How many lines in the items below contain the word "heart"? Reply with the number alone.

-- start Entries supplied --

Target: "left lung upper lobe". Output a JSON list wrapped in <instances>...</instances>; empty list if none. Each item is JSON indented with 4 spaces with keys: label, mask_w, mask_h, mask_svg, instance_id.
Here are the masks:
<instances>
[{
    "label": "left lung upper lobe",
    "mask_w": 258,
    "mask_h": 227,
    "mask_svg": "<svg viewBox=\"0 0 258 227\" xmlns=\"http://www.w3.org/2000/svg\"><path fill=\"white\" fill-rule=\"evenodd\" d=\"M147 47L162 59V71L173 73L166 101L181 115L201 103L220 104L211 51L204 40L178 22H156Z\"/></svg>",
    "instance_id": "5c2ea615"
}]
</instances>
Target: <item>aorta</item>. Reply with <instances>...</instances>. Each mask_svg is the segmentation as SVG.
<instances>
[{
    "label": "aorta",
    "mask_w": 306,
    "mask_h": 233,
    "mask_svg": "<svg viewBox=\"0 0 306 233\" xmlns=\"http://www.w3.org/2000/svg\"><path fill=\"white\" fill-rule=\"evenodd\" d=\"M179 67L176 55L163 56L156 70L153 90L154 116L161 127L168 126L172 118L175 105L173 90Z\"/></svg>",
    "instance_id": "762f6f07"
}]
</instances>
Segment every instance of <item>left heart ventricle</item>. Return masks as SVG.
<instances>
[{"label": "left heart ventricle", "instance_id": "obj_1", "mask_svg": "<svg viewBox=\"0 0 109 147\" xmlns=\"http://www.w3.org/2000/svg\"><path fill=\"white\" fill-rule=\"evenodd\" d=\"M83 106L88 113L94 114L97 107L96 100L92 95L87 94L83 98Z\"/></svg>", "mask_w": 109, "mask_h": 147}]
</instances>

-- end Entries supplied --

### Result of the task
2